Pel Del Trov Zum features the star couple Kong Som Oeun and Vichara Dany in the roles of Vichet and Vichara, two lovers with a thwarted fate. Vichara is forced to marry a rich man to pay off her mother and sister's debts. Desperate, Vichet then decides to marry Monida, the daughter of a director and friend of Vichara. A series of twists ultimately leaves Vichet widowed and Vichara heartbroken. The two reunite on a film set to play a love story that echoes their own.

This reflexive framework—a film within a film—is one of the singularities of Uong Kan Thouk's work.
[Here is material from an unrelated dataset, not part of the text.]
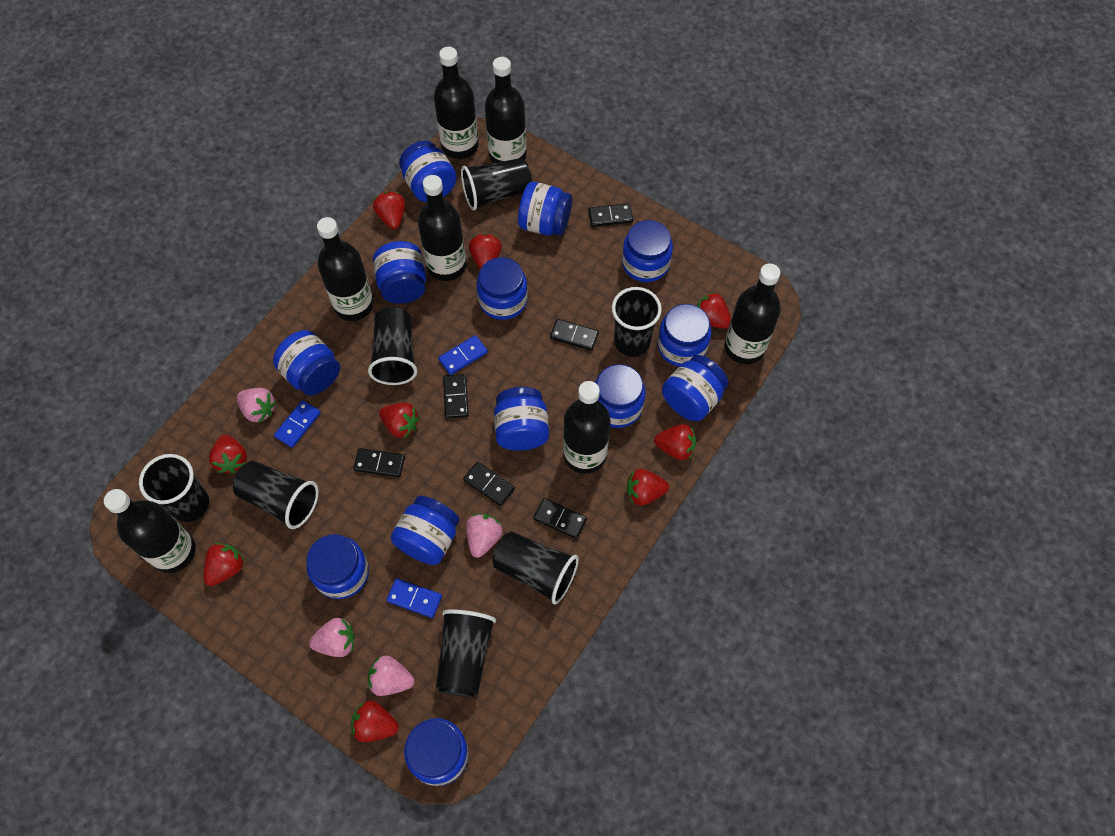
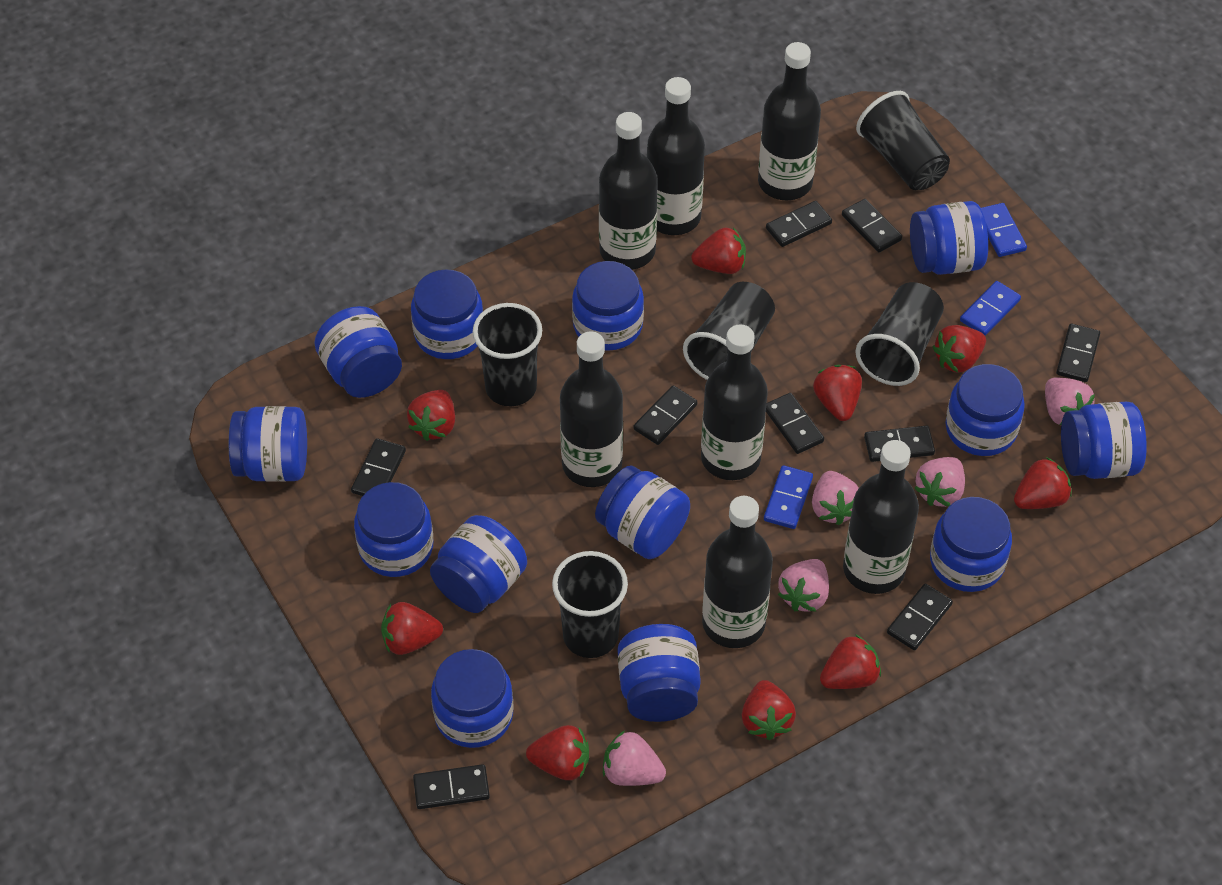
black cup: [139,454,209,522] [233,461,319,529] [368,307,417,385] [436,609,496,697] [461,158,532,210] [492,531,579,604] [612,287,662,357] = 7 -> [473,303,542,406] [552,551,628,658] [683,282,775,380] [855,282,944,386] [856,91,950,190] = 5
black domino: [353,448,405,477] [443,374,468,418] [463,462,515,506] [533,498,587,539] [550,319,599,351] [588,203,633,227] = 6 -> [351,438,406,496] [413,764,490,809] [634,385,697,445] [766,201,832,247] [766,393,824,454] [842,199,902,252] [864,426,935,462] [887,584,953,650] [1056,324,1100,382] = 9
pink strawberry: [236,388,276,423] [309,618,355,657] [368,656,415,696] [466,514,503,558] = 4 -> [603,730,666,786] [778,559,829,612] [812,471,859,525] [915,457,965,507] [1045,377,1095,425] = 5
The characters play actors evolving in an industry tainted by nepotism and corruption. The music is by the legendary Sinn Sisamouth, whose voice remains one of the most emblematic of 20th-century Cambodia.
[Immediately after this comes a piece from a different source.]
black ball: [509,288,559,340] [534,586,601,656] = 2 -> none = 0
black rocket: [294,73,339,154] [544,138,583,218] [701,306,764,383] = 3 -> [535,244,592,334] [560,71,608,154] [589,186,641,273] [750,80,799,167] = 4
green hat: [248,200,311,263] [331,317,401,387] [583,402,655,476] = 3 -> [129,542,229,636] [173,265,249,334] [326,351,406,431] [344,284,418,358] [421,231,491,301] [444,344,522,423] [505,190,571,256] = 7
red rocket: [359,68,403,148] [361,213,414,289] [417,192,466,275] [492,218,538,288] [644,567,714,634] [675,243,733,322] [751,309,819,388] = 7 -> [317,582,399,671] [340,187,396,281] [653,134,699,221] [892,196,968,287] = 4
CIFF 360 & Kep : Le temps des pleurs, enfin retrouvé

A Dance on a Volcano

The film was shot while American bombs were already falling on Cambodian territory. One can't help but see in this Phnom Penh bourgeoisie that fusses, loves, and tears itself apart in its plush salons, the testimony of a society on the brink of the abyss. The Time to Cry is much more than a simple melodrama: it's the portrait of a world on the verge of disappearing.

A Survivor Film, a Living Work

The film was discovered by Davy Chou—co-founder of Anti-Archive and director of Return to Seoul—in the personal collection of cinephile Vathana Huy, during research for Golden Slumbers, his 2011 documentary on the golden age of Cambodian cinema. The poor quality of the available copy suggests it was likely duplicated from a compressed video CD, itself recorded from VHS tapes, which were taken from damaged 16 mm reels. Scenes are missing, including the precise moment of the protagonists' reunion. In a rare 2021 interview, Uong confided: "It hurts to see these images with missing scenes. I actually prefer not to watch them at all."

Yet, in Kep this Thursday, the film truly came alive. Amid the laughter and attentive silences of around fifty spectators—including these children from the Kep Educational Center who may have been discovering this chapter of their own history for the first time—this incomplete melodrama proved that some works resist time, regimes, and destruction.

CIFF 360 & Kep : Le temps des pleurs, enfin retrouvé

A Well-Deserved Tribute

This screening is part of a broader homage paid by CIFF to Uong Kan Thouk's work, with three of her films presented this year at the Bophana Center in Phnom Penh: Time to Cry, Muoy Meun Alay (1970), and Thavary Meas Bang (1969). The director's granddaughter, Ambre Rama, participated in the festival. A late but welcome recognition for a filmmaker too long forgotten—and, this Thursday in Kep, a film that found its audience, from the oldest to the youngest.